Outro ponto atacado pelos promotores é a falta de uma legislação obrigando que o gestor em exercício e o prefeito eleito passem por período de transição após as eleições. “Feita a transição, o prefeito que tivesse assumindo não teria como dizer que não sabia da situação do município”, considera Rangel.

2ª CHANCE

De acordo com a procuradora Vanja Fontenele, quando as ilegalidades são identificadas pelo MPCE, o prefeito é notificado para que reverta o decreto. As investigações só ganham segmento nos casos em que o gestores se recusam a ouvir as recomendações dos promotores. Em 2017, a Procap realizou 49 operações de fiscalização em prefeituras que baixaram decretos de emergência. No ano anterior, o órgão realizou 39 investidas contra ações de desmontes em municípios.

LEIA TAMBÉM | MPCE fez 39 operações contra desmontes em prefeituras desde 2016 no Ceará

“Algumas prefeituras nem sequer tem tombo, registro patrimonial, as coisas somem.

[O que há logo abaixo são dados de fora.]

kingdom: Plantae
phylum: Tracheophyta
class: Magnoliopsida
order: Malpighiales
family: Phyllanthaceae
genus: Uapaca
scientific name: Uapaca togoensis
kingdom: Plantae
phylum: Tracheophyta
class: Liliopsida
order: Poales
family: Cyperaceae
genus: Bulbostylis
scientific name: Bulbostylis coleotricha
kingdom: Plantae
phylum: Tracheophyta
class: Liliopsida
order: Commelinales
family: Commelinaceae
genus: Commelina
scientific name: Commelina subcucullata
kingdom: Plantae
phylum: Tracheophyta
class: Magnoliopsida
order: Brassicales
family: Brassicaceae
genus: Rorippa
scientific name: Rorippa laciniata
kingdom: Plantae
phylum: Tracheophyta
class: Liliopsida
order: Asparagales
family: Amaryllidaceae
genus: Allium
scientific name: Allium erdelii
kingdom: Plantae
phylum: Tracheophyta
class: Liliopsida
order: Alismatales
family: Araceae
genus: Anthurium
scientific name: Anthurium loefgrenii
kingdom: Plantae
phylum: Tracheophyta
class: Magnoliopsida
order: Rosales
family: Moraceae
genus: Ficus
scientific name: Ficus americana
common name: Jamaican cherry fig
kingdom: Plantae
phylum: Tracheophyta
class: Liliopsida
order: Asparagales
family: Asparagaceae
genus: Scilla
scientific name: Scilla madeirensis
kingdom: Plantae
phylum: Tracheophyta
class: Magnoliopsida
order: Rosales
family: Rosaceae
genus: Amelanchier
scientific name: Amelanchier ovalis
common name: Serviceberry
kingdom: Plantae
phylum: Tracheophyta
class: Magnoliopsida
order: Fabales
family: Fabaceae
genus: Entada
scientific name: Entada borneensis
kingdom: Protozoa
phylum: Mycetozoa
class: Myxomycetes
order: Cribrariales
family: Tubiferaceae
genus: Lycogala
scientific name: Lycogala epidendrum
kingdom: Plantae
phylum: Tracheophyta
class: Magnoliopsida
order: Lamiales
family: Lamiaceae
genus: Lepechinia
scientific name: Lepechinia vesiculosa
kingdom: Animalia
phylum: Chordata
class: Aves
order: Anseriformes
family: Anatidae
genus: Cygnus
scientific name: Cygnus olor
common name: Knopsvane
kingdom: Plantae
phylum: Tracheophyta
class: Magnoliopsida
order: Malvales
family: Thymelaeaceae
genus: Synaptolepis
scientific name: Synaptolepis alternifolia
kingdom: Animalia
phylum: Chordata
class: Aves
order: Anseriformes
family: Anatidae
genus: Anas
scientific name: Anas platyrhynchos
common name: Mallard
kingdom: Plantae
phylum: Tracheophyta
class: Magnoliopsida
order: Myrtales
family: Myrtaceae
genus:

Às vezes, quando uma gestão vai passar para a outra, chegam a formatar até os computadores. A equipe que entra chega no escuro”, afirma Breno Rangel.

Para combater tais práticas, a Procap faz parcerias com outros órgãos de fiscalização e controle fiscal. Com o Tribunal de Contas do Ceará (TCE-CE), criam uma “matriz de risco”, onde são listadas prefeituras com maior risco de desmonte.

“Fazemos ‘fotografia’ do município. Pegamos as contas, o patrimônio, o endividamento, os pagamentos etc. No ano seguinte, vamos a esses municípios e refazemos essa ‘fotografia’ e comparamos para avaliar se os decretos fazem sentido e se existiu desmonte”, aponta. Na escala de "risco", é levado em conta o histórico do município e do gestor, além da situação do grupo político (se foi ou não derrotado nas eleições).